OOS 90-3
Long-term data reveals a regime shift in watershed nitrogen export

Friday, August 14, 2015: 8:40 AM
336, Baltimore Convention Center
Jackson R. Webster, Biological Sciences, Virginia Polytechnic Institute and State University, Blacksburg, VA
Wayne T. Swank, Coweeta Hydrologic Laboratory, USDA Forest Service Southern Research Station, Otto, NC
Jennifer D. Knoepp, USDA Forest Service Southern Research Station, Coweeta Hydrologic Laboratory, Otto, NC
Chelcy Ford Miniat, USDA Forest Service Southern Research Station, Coweeta Hydrologic Laboratory, Otto, NC
Background/Question/Methods

Reference forest watersheds at Coweeta Hydrologic Laboratory are highly nitrogen retentive, and export is biologically controlled by processes in both the terrestrial and stream systems. However, accumulation of available nitrogen beyond that which is biologically immobilized results in nitrogen saturation and can switch regulation of watershed nitrogen export to hydrologic control.  This change in nitrogen export represents a significant regime shift. 

Results/Conclusions

Based on 42-yr of weekly data, WS 7 shifted from biologically controlled export to hydrologic controlled export several years after logging.  This regime shift was apparently caused by reduced tree uptake, increased mineralization of organic nitrogen, and nitrogen fixation by black locust associated microbes.  The data show a long-term increase in the magnitude of nitrogen export and a shift in the seasonal timing.  In forested watersheds at Coweeta, maximum dissolved inorganic nitrogen concentration occurs in summer when base flow is low, but WS 7 has now shifted to a pattern of maximum winter concentration.

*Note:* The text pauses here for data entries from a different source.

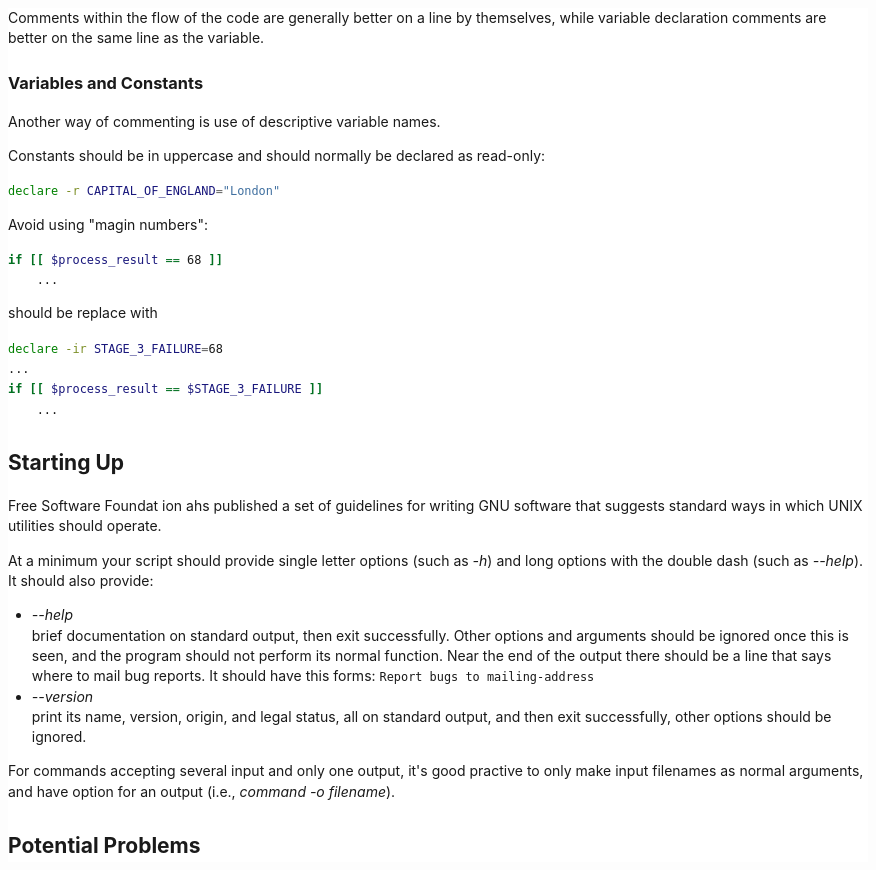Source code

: Comments within the flow of the code are generally better on a line by
themselves, while variable declaration comments are better on the same
line as the variable.  

### Variables and Constants 
Another way of commenting is use of descriptive variable names.  

Constants should be in uppercase and should normally be declared as
read-only:
```bash
declare -r CAPITAL_OF_ENGLAND="London"
```

Avoid using "magin numbers":
```bash
if [[ $process_result == 68 ]]
    ...
```
should be replace with
```bash
declare -ir STAGE_3_FAILURE=68
...
if [[ $process_result == $STAGE_3_FAILURE ]]
    ...
```





## Starting Up 
Free Software Foundat ion ahs published a set of guidelines for writing
GNU software that suggests standard ways in which UNIX utilities should
operate.  

At a minimum your script should provide single letter options (such as
_-h_) and long options with the double dash (such as _--help_). It
should also provide:  

+ _--help_  
    brief documentation on standard output, then exit successfully.
    Other options and arguments should be ignored once this is seen, and
    the program should not perform its normal function. Near the end of
    the output there should be a line that says where to mail bug
    reports. It should have this forms: `Report bugs to mailing-address`
+ _--version_  
    print its name, version,
    origin, and legal status, all on standard output, and then exit
    successfully, other options should be ignored.

For commands accepting several input and only one output, it's good
practive to only make input filenames as normal arguments, and have
option for an output (i.e., _command -o filename_).  

## Potential Problems 
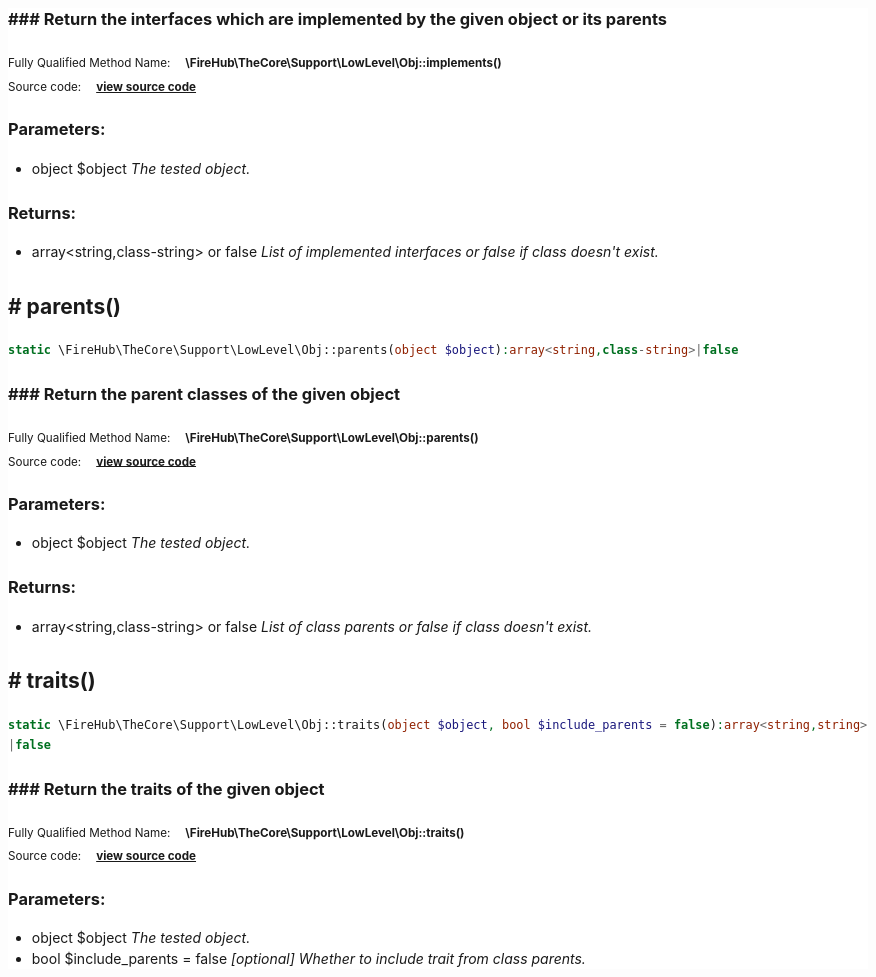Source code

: ### ### Return the interfaces which are implemented by the given object or its parents
<sub>Fully Qualified Method Name:  **\FireHub\TheCore\Support\LowLevel\Obj::implements()**</sub><br>
<sub>Source code:  **[view source code](https://github.com/The-FireHub-Project/TheCore/blob/v1.0/src/support/lowlevel/firehub.Obj.php#L147)**</sub><br>


### Parameters:

* object $object _The tested object._

### Returns:

* array&lt;string,class-string&gt; or false _List of implemented interfaces or false if class doesn&#039;t exist._

<h2><a name="parents()"># parents()</a></h2>

```php
static \FireHub\TheCore\Support\LowLevel\Obj::parents(object $object):array<string,class-string>|false
```

### ### Return the parent classes of the given object
<sub>Fully Qualified Method Name:  **\FireHub\TheCore\Support\LowLevel\Obj::parents()**</sub><br>
<sub>Source code:  **[view source code](https://github.com/The-FireHub-Project/TheCore/blob/v1.0/src/support/lowlevel/firehub.Obj.php#L163)**</sub><br>


### Parameters:

* object $object _The tested object._

### Returns:

* array&lt;string,class-string&gt; or false _List of class parents or false if class doesn&#039;t exist._

<h2><a name="traits()"># traits()</a></h2>

```php
static \FireHub\TheCore\Support\LowLevel\Obj::traits(object $object, bool $include_parents = false):array<string,string>|false
```

### ### Return the traits of the given object
<sub>Fully Qualified Method Name:  **\FireHub\TheCore\Support\LowLevel\Obj::traits()**</sub><br>
<sub>Source code:  **[view source code](https://github.com/The-FireHub-Project/TheCore/blob/v1.0/src/support/lowlevel/firehub.Obj.php#L185)**</sub><br>


### Parameters:

* object $object _The tested object._
* bool $include_parents = false _[optional] 
Whether to include trait from class parents._
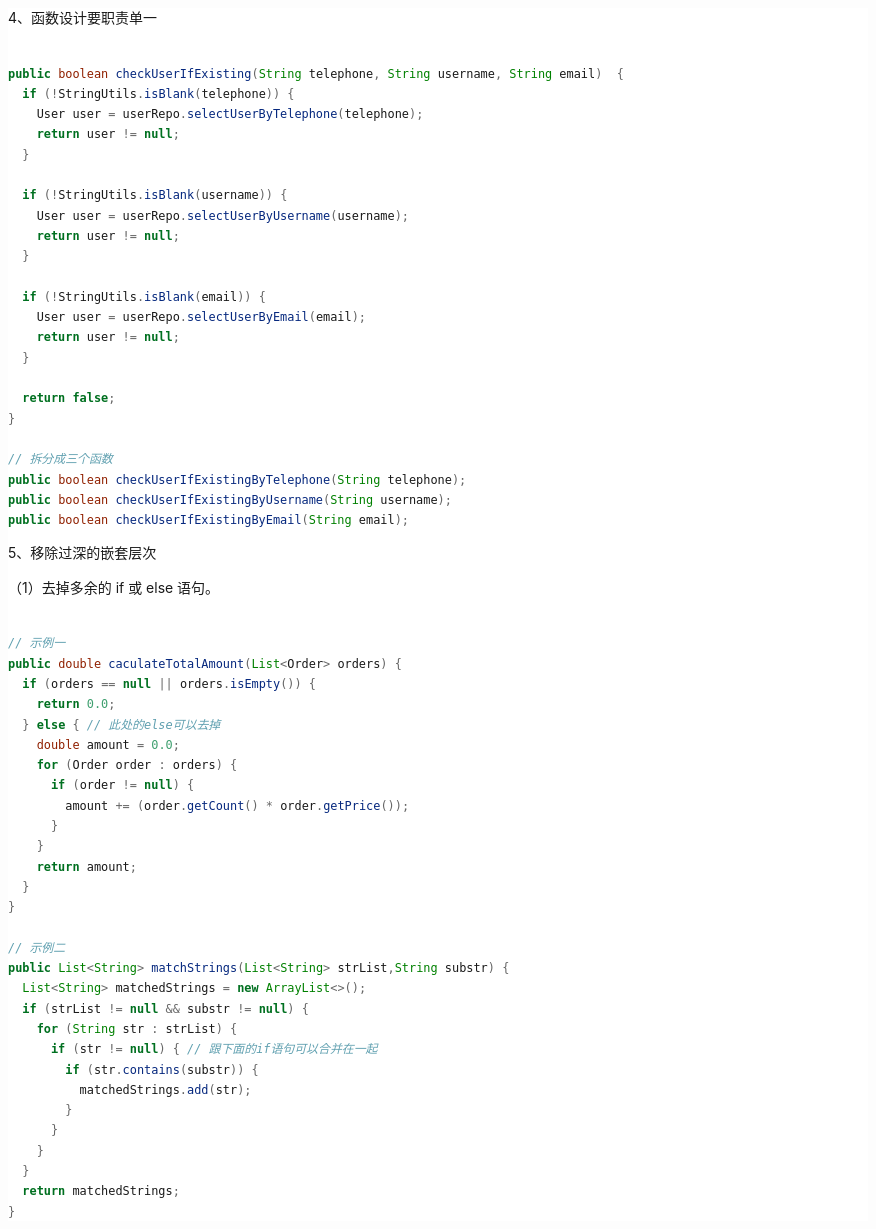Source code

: 4、函数设计要职责单一

```java

public boolean checkUserIfExisting(String telephone, String username, String email)  { 
  if (!StringUtils.isBlank(telephone)) {
    User user = userRepo.selectUserByTelephone(telephone);
    return user != null;
  }
  
  if (!StringUtils.isBlank(username)) {
    User user = userRepo.selectUserByUsername(username);
    return user != null;
  }
  
  if (!StringUtils.isBlank(email)) {
    User user = userRepo.selectUserByEmail(email);
    return user != null;
  }
  
  return false;
}

// 拆分成三个函数
public boolean checkUserIfExistingByTelephone(String telephone);
public boolean checkUserIfExistingByUsername(String username);
public boolean checkUserIfExistingByEmail(String email);
```

5、移除过深的嵌套层次

（1）去掉多余的 if 或 else 语句。

```java

// 示例一
public double caculateTotalAmount(List<Order> orders) {
  if (orders == null || orders.isEmpty()) {
    return 0.0;
  } else { // 此处的else可以去掉
    double amount = 0.0;
    for (Order order : orders) {
      if (order != null) {
        amount += (order.getCount() * order.getPrice());
      }
    }
    return amount;
  }
}

// 示例二
public List<String> matchStrings(List<String> strList,String substr) {
  List<String> matchedStrings = new ArrayList<>();
  if (strList != null && substr != null) {
    for (String str : strList) {
      if (str != null) { // 跟下面的if语句可以合并在一起
        if (str.contains(substr)) {
          matchedStrings.add(str);
        }
      }
    }
  }
  return matchedStrings;
}
```
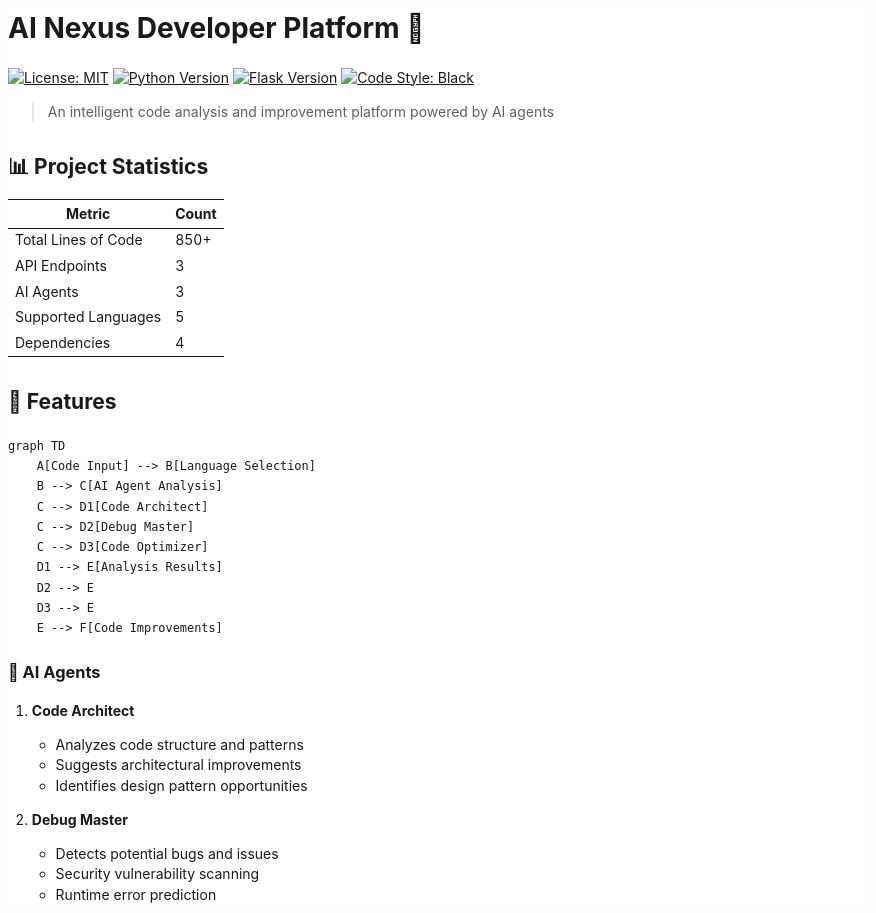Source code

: # AI Nexus Developer Platform 🚀

[![License: MIT](https://img.shields.io/badge/License-MIT-yellow.svg)](https://opensource.org/licenses/MIT)
[![Python Version](https://img.shields.io/badge/python-3.8%2B-blue)](https://www.python.org/downloads/)
[![Flask Version](https://img.shields.io/badge/flask-2.0%2B-green)](https://flask.palletsprojects.com/)
[![Code Style: Black](https://img.shields.io/badge/code%20style-black-000000.svg)](https://github.com/psf/black)

> An intelligent code analysis and improvement platform powered by AI agents

## 📊 Project Statistics

| Metric | Count |
|--------|--------|
| Total Lines of Code | 850+ |
| API Endpoints | 3 |
| AI Agents | 3 |
| Supported Languages | 5 |
| Dependencies | 4 |

## 🌟 Features

```mermaid
graph TD
    A[Code Input] --> B[Language Selection]
    B --> C[AI Agent Analysis]
    C --> D1[Code Architect]
    C --> D2[Debug Master]
    C --> D3[Code Optimizer]
    D1 --> E[Analysis Results]
    D2 --> E
    D3 --> E
    E --> F[Code Improvements]
```

### 🤖 AI Agents

1. **Code Architect**
   - Analyzes code structure and patterns
   - Suggests architectural improvements
   - Identifies design pattern opportunities

2. **Debug Master**
   - Detects potential bugs and issues
   - Security vulnerability scanning
   - Runtime error prediction
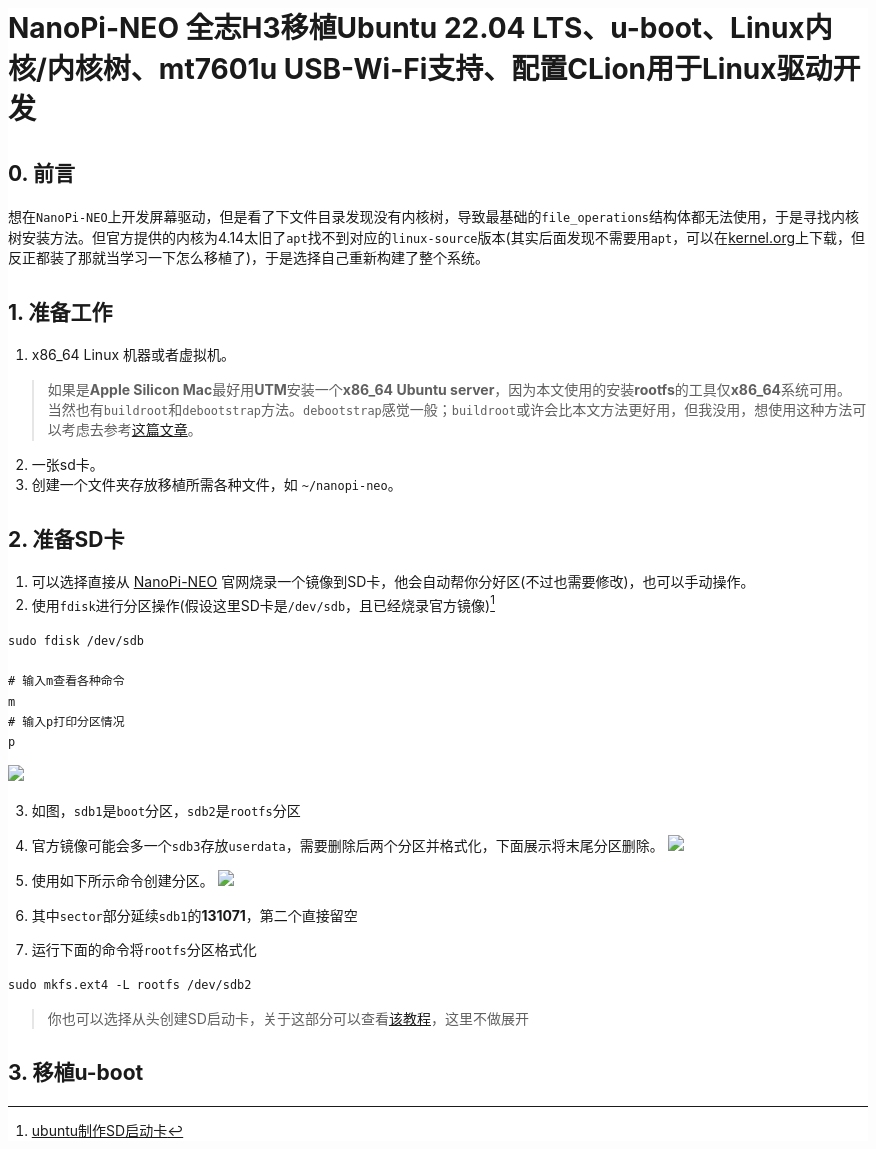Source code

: # NanoPi-NEO 全志H3移植Ubuntu 22.04 LTS、u-boot、Linux内核/内核树、mt7601u USB-Wi-Fi支持、配置CLion用于Linux驱动开发

## 0. 前言

想在`NanoPi-NEO`上开发屏幕驱动，但是看了下文件目录发现没有内核树，导致最基础的`file_operations`结构体都无法使用，于是寻找内核树安装方法。但官方提供的内核为4.14太旧了`apt`找不到对应的`linux-source`版本(其实后面发现不需要用`apt`，可以在[kernel.org](https://www.kernel.org/)上下载，但反正都装了那就当学习一下怎么移植了)，于是选择自己重新构建了整个系统。

## 1. 准备工作

1. x86_64 Linux 机器或者虚拟机。
 > 如果是**Apple Silicon Mac**最好用**UTM**安装一个**x86_64 Ubuntu server**，因为本文使用的安装**rootfs**的工具仅**x86_64**系统可用。
 > 当然也有`buildroot`和`debootstrap`方法。`debootstrap`感觉一般；`buildroot`或许会比本文方法更好用，但我没用，想使用这种方法可以考虑去参考[这篇文章](https://www.cnblogs.com/toutiegongzhu/p/17606228.html)。
2. 一张sd卡。
3. 创建一个文件夹存放移植所需各种文件，如 `~/nanopi-neo`。

## 2. 准备SD卡
1. 可以选择直接从 [NanoPi-NEO](https://download.friendlyelec.com/NanoPiNEO) 官网烧录一个镜像到SD卡，他会自动帮你分好区(不过也需要修改)，也可以手动操作。
2. 使用`fdisk`进行分区操作(假设这里SD卡是`/dev/sdb`，且已经烧录官方镜像)[^1]
```shell
sudo fdisk /dev/sdb

# 输入m查看各种命令
m
# 输入p打印分区情况
p
```
![](https://img-blog.csdnimg.cn/direct/dc0597b8f2d042b988b34ea3c807adeb.png#pic_center)

3. 如图，`sdb1`是`boot`分区，`sdb2`是`rootfs`分区

4. 官方镜像可能会多一个`sdb3`存放`userdata`，需要删除后两个分区并格式化，下面展示将末尾分区删除。
![](https://img-blog.csdnimg.cn/direct/97cf2253728c4425951a4af5cdda9c42.png#pic_center)

5. 使用如下所示命令创建分区。
![](https://img-blog.csdnimg.cn/direct/d8135d89b0654711869071f3640fc0ea.png#pic_center)

6. 其中`sector`部分延续`sdb1`的**131071**，第二个直接留空
7. 运行下面的命令将`rootfs`分区格式化
```shell
sudo mkfs.ext4 -L rootfs /dev/sdb2
```
> 你也可以选择从头创建SD启动卡，关于这部分可以查看[该教程](https://blog.csdn.net/li171049/article/details/126636040?spm=1001.2014.3001.5506)，这里不做展开

## 3. 移植u-boot


[^1]: [ubuntu制作SD启动卡](https://blog.csdn.net/li171049/article/details/126636040?spm=1001.2014.3001.5506)
[^2]: [全志H3 | 移植主线最新uboot 2023.04和kernel 6.1.11到Nanopi NEO开发板](https://cloud.tencent.com/developer/article/2314079?pos=comment)
[^3]: [usbwifi网卡mt7601u驱动配置](https://www.jianshu.com/p/f3838626a0c8)
[^4]: [Uboot命令](https://www.cnblogs.com/zhaipanger/p/12985606.html)
[^5]: [Ubuntu rootfs customization](https://wiki.t-firefly.com/en/Firefly-Linux-Guide/custom_ubuntu_rootfs.html)
[^6]: [Ethernet device not managed](https://askubuntu.com/questions/882806/ethernet-device-not-managed)
[^7]: [解决ubuntu系统中文乱码问题](https://blog.csdn.net/qq_31375855/article/details/108118957)
[^8]: [【Linux内核树】五步构建](https://blog.csdn.net/weixin_39591031/article/details/121710076?spm=1001.2014.3001.5506)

The seasonal pattern of nitrogen concentration and export from undisturbed watersheds can be explained by in-stream processes, but following any disturbance such as logging, elevated nitrogen export saturates these in-stream processes, and the nitrogen export regime becomes dominated by hydrologic transport from the terrestrial system.  This shift from biological to hydrological control of nitrogen dynamics appears to be permanent or, at least, will require a very long time for recovery.